No surprise that it was a while before I could turn the key in the ignition.


She’d made it to her 80th birthday in March - again shared with kids and grandkids, thank goodness. And to the laying of my dad’s tombstone, at long last. In a wheelchair, with oxygen, but there at Winchester Cathedral’s east end.

But then two years ago today, shortly before 1 in the morning, she died. We were with her. I saw her go. Felt her go. I drove back to Essex ten hours later. To home. Hugged my family. Held them tight.

And then what? I kept working. That I could do. (That I had to do.) But after a quarter of a century of writing not only for a living but for myself, those words dried up.

For those who’d been reading this stuff back in the day, from when I started the previous site early in the Plague Year, this is the reason for the long drought between mid 2022 and the end of last year. I tried to write. I just couldn’t. (Strangely, I couldn’t run either. When I went out for a run one morning in the waning days of 2023, Strava told me it was the first time I'd done so since the previous New Year’s Eve, 362 days earlier. I hadn’t realised.)

The wisest person I know had said to me that I probably couldn’t really start to process things properly till my job as my mum’s executor was done. She was right. My mum’s flat had gone on the market in August 2022, bare weeks before Liz Truss’s mad budget had helped crashed the economy still further. It took till December 2023 finally to sell it, enabling the wishes in my mum’s will to be fulfilled.

And somehow the dam burst. The words started coming. New site, new host, new URL, renewed writing. Which I hope you’re OK with.

It’s been strangely cathartic, to scribble again. To find words once more. I now realise how much I’d missed them. And appreciate still more that others seem sometimes to get something from them too. I can’t thank you enough.


This is a rare foray into the highly personal. I don’t intend for this site to be this kind of indulgence. Nothing wrong with it, but that’s not what it’s for. (Don’t ask me to define what it’s for; I couldn’t. Just… not that.)

But it feels good to explain. To mark an important day.

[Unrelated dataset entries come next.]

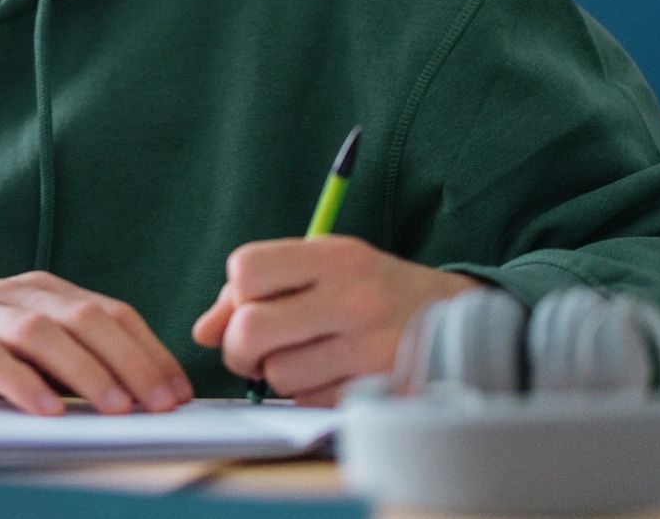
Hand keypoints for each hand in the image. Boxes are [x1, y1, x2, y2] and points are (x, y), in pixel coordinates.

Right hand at [0, 270, 193, 416]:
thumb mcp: (33, 348)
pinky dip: (20, 382)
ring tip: (114, 408)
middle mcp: (15, 292)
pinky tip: (46, 409)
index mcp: (46, 290)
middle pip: (82, 318)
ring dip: (83, 371)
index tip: (178, 392)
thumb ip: (76, 358)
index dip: (149, 350)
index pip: (111, 312)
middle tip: (158, 404)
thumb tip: (143, 396)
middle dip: (129, 361)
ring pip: (38, 333)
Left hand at [190, 236, 483, 406]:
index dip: (237, 292)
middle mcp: (353, 299)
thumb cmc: (372, 289)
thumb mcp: (324, 266)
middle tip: (254, 349)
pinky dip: (308, 395)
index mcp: (335, 257)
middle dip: (239, 346)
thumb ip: (259, 288)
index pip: (247, 269)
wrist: (456, 321)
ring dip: (277, 374)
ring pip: (277, 375)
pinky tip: (330, 376)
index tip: (253, 301)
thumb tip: (202, 332)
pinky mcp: (379, 390)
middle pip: (251, 330)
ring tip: (304, 358)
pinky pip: (309, 402)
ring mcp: (369, 349)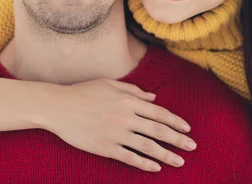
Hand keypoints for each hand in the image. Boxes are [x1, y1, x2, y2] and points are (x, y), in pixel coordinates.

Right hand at [45, 79, 195, 171]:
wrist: (59, 107)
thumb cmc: (83, 92)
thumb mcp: (109, 84)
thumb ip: (134, 91)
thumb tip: (154, 97)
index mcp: (128, 100)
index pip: (159, 113)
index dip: (175, 121)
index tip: (187, 129)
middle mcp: (126, 117)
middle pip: (158, 130)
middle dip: (178, 139)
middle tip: (193, 147)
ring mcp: (116, 133)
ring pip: (148, 146)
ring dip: (167, 155)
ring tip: (180, 161)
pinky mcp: (106, 147)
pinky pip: (130, 157)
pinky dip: (145, 164)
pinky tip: (156, 168)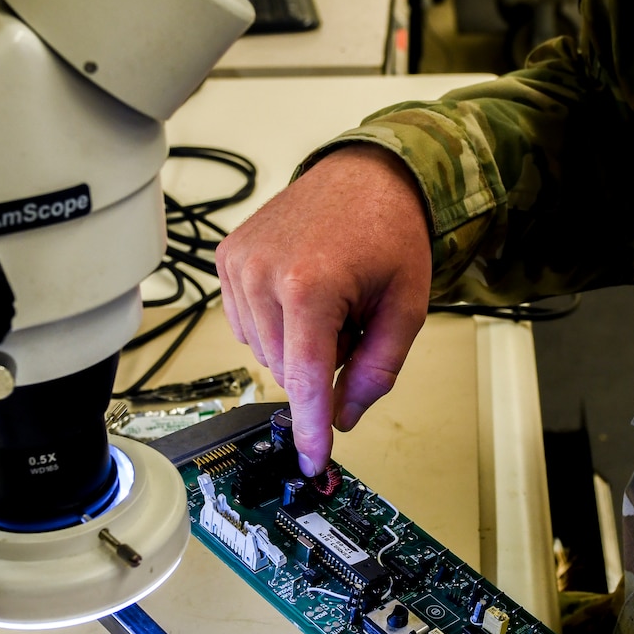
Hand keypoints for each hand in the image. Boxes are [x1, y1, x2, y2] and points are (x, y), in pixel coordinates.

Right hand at [214, 143, 432, 473]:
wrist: (366, 173)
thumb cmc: (389, 230)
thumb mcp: (406, 307)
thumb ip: (378, 370)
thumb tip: (344, 416)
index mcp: (311, 286)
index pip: (304, 379)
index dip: (310, 427)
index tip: (310, 461)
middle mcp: (264, 274)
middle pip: (287, 369)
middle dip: (322, 361)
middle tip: (353, 318)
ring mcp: (239, 264)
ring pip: (264, 350)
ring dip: (298, 342)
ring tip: (329, 297)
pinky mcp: (227, 258)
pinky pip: (247, 323)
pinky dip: (276, 322)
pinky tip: (301, 292)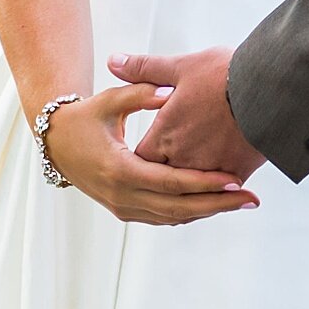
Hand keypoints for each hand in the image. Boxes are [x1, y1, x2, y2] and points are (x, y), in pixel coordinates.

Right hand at [40, 83, 258, 225]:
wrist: (57, 143)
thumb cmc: (85, 117)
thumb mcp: (109, 101)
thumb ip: (140, 93)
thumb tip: (170, 91)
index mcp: (120, 170)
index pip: (171, 182)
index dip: (204, 183)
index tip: (234, 179)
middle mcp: (122, 196)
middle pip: (178, 208)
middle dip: (217, 204)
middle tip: (251, 199)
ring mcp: (122, 207)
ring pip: (173, 218)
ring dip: (208, 211)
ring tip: (242, 202)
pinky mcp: (125, 210)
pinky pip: (163, 217)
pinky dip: (190, 212)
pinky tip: (215, 202)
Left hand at [111, 48, 268, 182]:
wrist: (269, 88)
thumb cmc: (225, 75)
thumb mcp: (181, 67)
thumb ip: (144, 69)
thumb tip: (113, 62)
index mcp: (165, 135)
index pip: (141, 158)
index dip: (143, 156)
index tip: (148, 151)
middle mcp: (183, 158)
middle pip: (164, 179)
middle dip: (165, 175)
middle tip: (168, 170)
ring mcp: (209, 170)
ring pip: (192, 190)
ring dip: (192, 187)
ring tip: (193, 183)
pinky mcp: (236, 173)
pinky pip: (221, 191)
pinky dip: (218, 190)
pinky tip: (221, 185)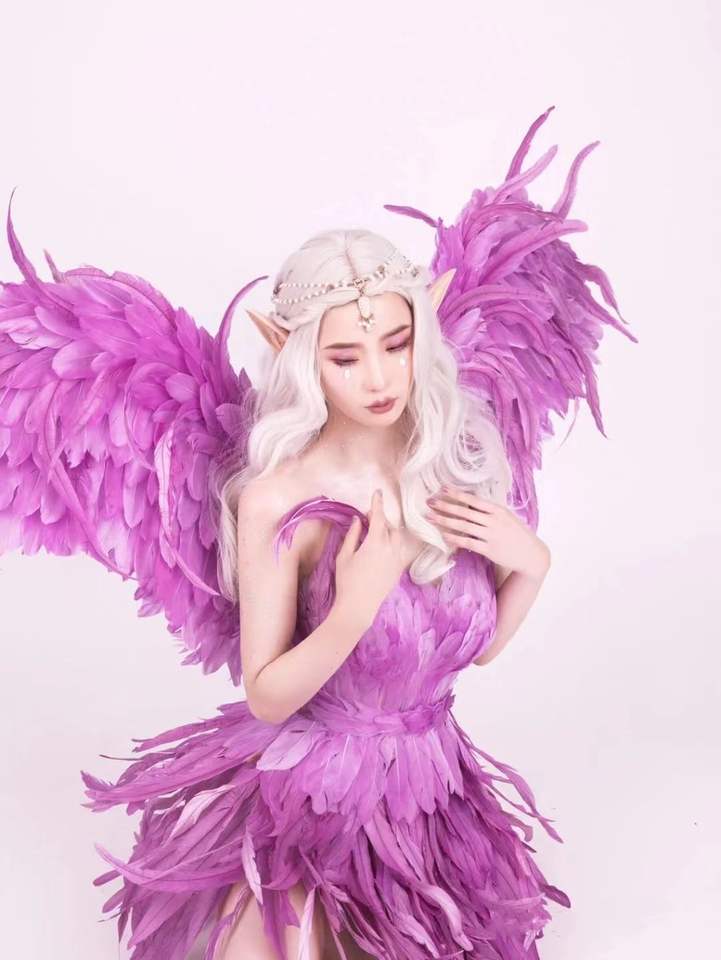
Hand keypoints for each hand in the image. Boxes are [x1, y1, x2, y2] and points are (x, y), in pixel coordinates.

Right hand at [334, 489, 407, 628]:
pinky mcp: (399, 570)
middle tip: (368, 519)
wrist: (358, 607)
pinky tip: (383, 547)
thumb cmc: (346, 581)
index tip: (377, 493)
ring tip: (376, 532)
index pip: (379, 517)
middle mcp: (391, 549)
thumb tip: (358, 520)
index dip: (377, 504)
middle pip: (390, 526)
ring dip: (389, 531)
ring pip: (398, 538)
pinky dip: (394, 543)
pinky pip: (400, 550)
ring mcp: (397, 560)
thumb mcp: (344, 556)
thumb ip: (352, 535)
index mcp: (375, 543)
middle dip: (381, 519)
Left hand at [425, 483, 550, 578]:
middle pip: (465, 512)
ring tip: (430, 517)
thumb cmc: (516, 534)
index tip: (443, 488)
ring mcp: (491, 535)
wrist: (531, 554)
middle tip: (430, 502)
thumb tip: (469, 504)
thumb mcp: (506, 517)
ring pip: (463, 526)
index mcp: (498, 510)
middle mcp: (494, 521)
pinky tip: (443, 535)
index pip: (474, 499)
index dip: (457, 494)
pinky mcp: (489, 550)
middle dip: (445, 506)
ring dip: (445, 521)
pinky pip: (468, 542)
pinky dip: (454, 538)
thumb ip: (489, 511)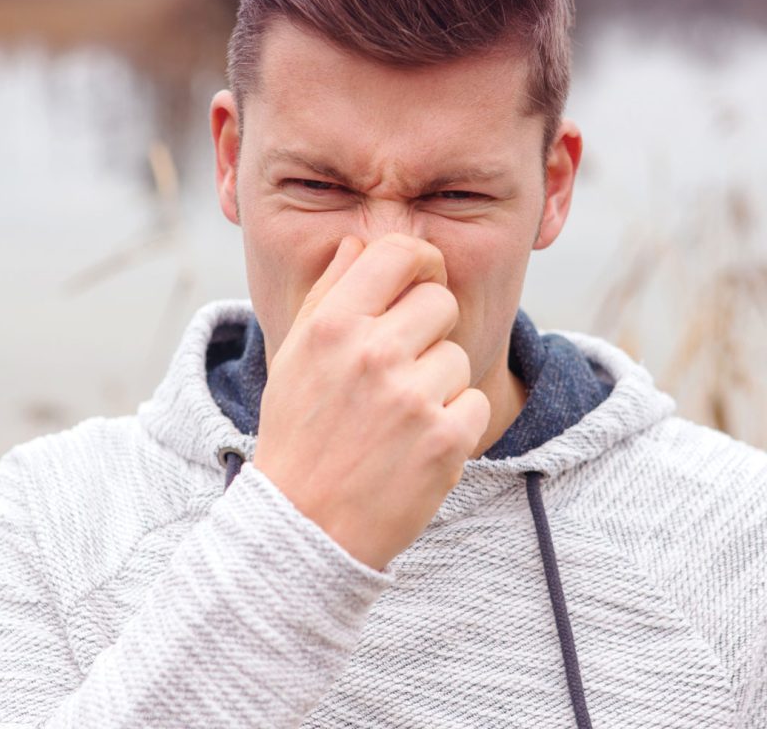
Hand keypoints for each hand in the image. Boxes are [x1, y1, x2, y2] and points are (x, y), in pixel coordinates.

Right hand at [253, 233, 490, 569]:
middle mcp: (373, 353)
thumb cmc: (299, 434)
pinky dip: (454, 423)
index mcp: (334, 325)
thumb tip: (359, 243)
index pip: (399, 252)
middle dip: (429, 329)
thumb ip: (329, 293)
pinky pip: (474, 403)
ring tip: (400, 418)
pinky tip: (417, 445)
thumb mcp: (296, 357)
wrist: (304, 526)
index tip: (421, 281)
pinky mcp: (446, 441)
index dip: (420, 261)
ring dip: (438, 383)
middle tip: (402, 366)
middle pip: (441, 302)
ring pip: (458, 357)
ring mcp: (412, 398)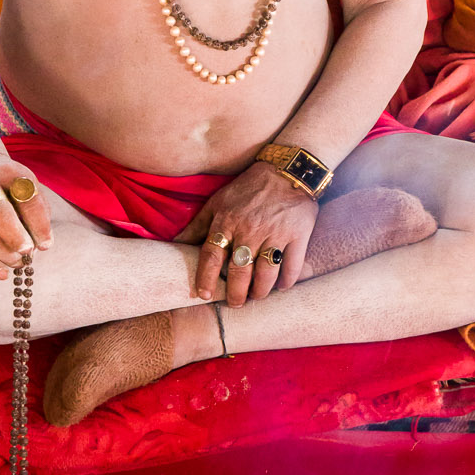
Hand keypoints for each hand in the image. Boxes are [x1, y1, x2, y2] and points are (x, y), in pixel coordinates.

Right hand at [0, 152, 52, 280]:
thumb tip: (41, 245)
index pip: (26, 199)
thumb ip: (38, 213)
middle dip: (15, 236)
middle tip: (28, 251)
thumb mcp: (29, 188)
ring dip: (5, 253)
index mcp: (9, 174)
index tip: (46, 244)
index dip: (38, 224)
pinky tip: (3, 273)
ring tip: (20, 261)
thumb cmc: (11, 186)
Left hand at [178, 161, 318, 305]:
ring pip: (265, 273)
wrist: (287, 170)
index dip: (205, 278)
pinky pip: (291, 265)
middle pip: (239, 270)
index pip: (211, 256)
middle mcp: (250, 229)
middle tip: (235, 303)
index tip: (204, 295)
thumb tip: (176, 245)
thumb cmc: (248, 188)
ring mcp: (275, 233)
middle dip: (236, 293)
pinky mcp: (298, 235)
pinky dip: (286, 281)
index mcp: (227, 221)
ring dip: (260, 291)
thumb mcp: (218, 201)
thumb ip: (198, 225)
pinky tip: (281, 287)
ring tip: (256, 297)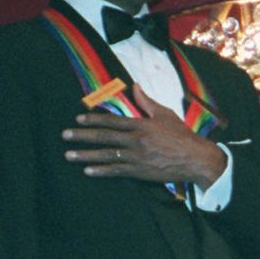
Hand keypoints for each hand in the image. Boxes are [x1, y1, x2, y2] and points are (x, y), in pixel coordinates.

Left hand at [62, 84, 225, 187]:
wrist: (194, 158)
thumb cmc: (181, 135)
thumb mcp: (165, 114)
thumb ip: (146, 101)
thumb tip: (135, 86)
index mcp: (140, 125)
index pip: (112, 121)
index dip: (93, 120)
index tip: (78, 120)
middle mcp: (135, 140)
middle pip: (104, 137)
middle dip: (82, 136)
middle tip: (65, 136)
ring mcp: (136, 157)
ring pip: (106, 155)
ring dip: (85, 155)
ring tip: (69, 155)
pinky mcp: (140, 171)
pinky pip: (117, 171)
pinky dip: (102, 171)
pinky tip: (88, 171)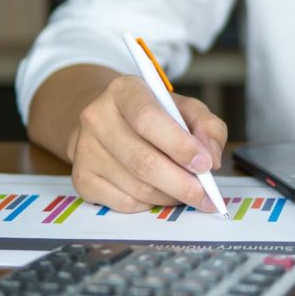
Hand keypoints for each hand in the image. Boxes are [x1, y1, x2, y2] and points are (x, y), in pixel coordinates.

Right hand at [68, 75, 227, 212]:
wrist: (108, 121)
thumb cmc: (154, 115)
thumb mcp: (184, 108)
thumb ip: (207, 126)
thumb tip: (212, 158)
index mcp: (124, 91)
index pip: (147, 119)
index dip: (180, 145)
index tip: (205, 164)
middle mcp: (97, 118)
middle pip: (143, 161)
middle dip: (182, 184)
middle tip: (206, 195)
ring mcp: (86, 150)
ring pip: (137, 187)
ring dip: (171, 196)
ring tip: (189, 192)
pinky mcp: (82, 178)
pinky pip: (125, 203)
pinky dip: (151, 204)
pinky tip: (162, 194)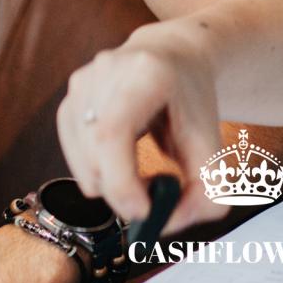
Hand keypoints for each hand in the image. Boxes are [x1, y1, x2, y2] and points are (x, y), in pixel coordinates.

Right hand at [57, 23, 223, 233]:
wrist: (174, 59)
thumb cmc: (192, 101)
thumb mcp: (212, 145)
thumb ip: (206, 193)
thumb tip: (168, 223)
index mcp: (146, 72)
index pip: (114, 133)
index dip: (122, 181)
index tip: (145, 211)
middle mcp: (107, 72)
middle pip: (96, 155)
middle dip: (123, 193)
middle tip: (154, 196)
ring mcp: (83, 83)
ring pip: (82, 165)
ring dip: (111, 186)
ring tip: (141, 171)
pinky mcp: (69, 99)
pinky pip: (74, 160)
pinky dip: (98, 175)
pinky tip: (122, 160)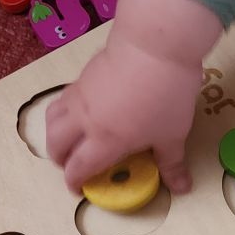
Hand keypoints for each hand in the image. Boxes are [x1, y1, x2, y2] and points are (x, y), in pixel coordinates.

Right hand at [46, 0, 222, 193]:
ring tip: (68, 139)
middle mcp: (84, 120)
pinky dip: (64, 111)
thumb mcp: (173, 134)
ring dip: (55, 134)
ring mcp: (80, 94)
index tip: (77, 189)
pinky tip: (82, 110)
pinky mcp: (83, 75)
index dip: (74, 182)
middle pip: (55, 143)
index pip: (78, 168)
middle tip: (71, 164)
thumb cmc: (166, 96)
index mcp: (104, 141)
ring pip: (51, 118)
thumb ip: (172, 163)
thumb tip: (182, 187)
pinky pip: (63, 98)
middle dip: (59, 159)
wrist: (154, 45)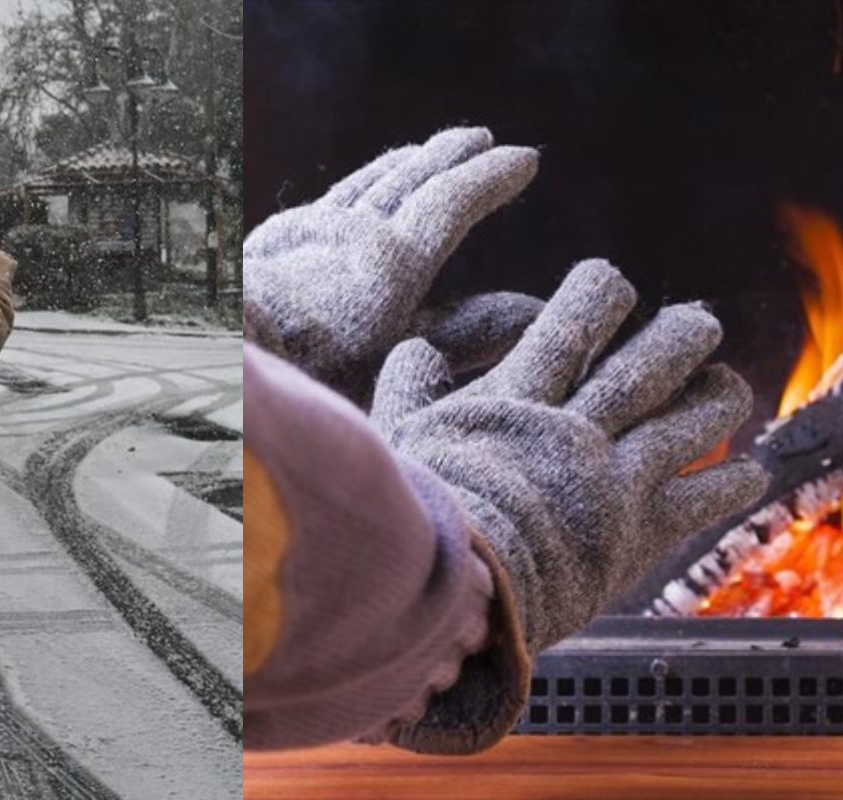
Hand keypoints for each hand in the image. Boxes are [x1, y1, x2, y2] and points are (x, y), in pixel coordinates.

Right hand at [0, 244, 17, 283]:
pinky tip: (9, 273)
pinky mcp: (13, 262)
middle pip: (2, 253)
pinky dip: (12, 266)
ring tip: (4, 272)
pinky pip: (14, 262)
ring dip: (7, 262)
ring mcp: (6, 257)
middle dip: (2, 258)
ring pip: (8, 257)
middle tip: (1, 268)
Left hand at [243, 127, 537, 400]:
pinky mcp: (274, 240)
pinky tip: (350, 197)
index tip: (525, 158)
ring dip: (401, 165)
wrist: (226, 351)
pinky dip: (356, 188)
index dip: (491, 178)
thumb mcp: (400, 362)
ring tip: (421, 152)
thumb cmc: (317, 375)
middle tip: (477, 138)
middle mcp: (355, 229)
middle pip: (410, 178)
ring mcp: (310, 229)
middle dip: (448, 156)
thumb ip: (466, 335)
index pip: (453, 201)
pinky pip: (329, 199)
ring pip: (366, 184)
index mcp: (395, 261)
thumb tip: (534, 312)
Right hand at [372, 260, 768, 654]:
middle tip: (696, 323)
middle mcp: (576, 428)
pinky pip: (701, 499)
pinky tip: (749, 474)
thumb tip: (414, 348)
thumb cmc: (419, 511)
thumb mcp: (397, 435)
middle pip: (646, 364)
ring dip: (717, 397)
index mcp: (518, 399)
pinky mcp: (637, 531)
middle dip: (678, 336)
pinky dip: (730, 483)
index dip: (599, 294)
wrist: (456, 586)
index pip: (571, 325)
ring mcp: (614, 478)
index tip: (610, 283)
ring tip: (729, 386)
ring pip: (687, 421)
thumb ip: (408, 386)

To recall and bless my parents, both of them. Who many years ago once wrote me a birthday card which read: “We’re not sure exactly what it is you do, but we’re very proud of you.” (And they meant every word.) To honour the fact that what I do now was catalysed by losing my dad; it was barely weeks after his death that I resolved to become a lawyer, so I wouldn’t look back and regret the path not taken. And that even though my dad never saw it (shame; he’d have absolutely adored it), my mum was there to see me be called to the Bar in 2018. Perhaps, finally, to understand what it was I did. And, once more, to be proud.

It's oddly apposite, too, to write this just after Easter, according to this year's weirdly premature calendar. For non-Christians Easter may seem bizarre. As may the veneration of an instrument of torture (for that, of course, is what the cross was.)

But Easter is liberation. Good Friday is loss. Easter Saturday is the day without hope, when all was lost; the day when despair seemed to win. And then Easter Sunday is release. We're not trapped. Light dawns. Hope lives, despite all we humans do to douse it.

This seems more true than ever, two years on. Hope lives. Faith manages. And so, I think, do I.


And the gloves?

I don’t know what happened to them. I guess they were in the car when it got sold in the summer of 2022. I only realised that afterwards, and kicked myself for not rescuing them.

But things are things, no more. I don’t need them to count my blessings. There are better memorials, more intangible and yet less evanescent. These words, I hope, are among them.


(Two final things.

Firstly: Hospices are miraculous places. The care - no, the love - of everyone at the Winchester one transformed my mum's final days, and our ability to share them with her, in ways I will never be able to describe. If you've got a local hospice, find a way to help them out. Please?

Secondly: when I first wrote about my mum's diagnosis, an old acquaintance in the AML world pointed me to a short ebook he'd written after his own mother died almost a decade ago. It's called Ten things you need to know about dealing with death. It's not for everyone; what is? But it made a huge amount of sense to me. It might to you.)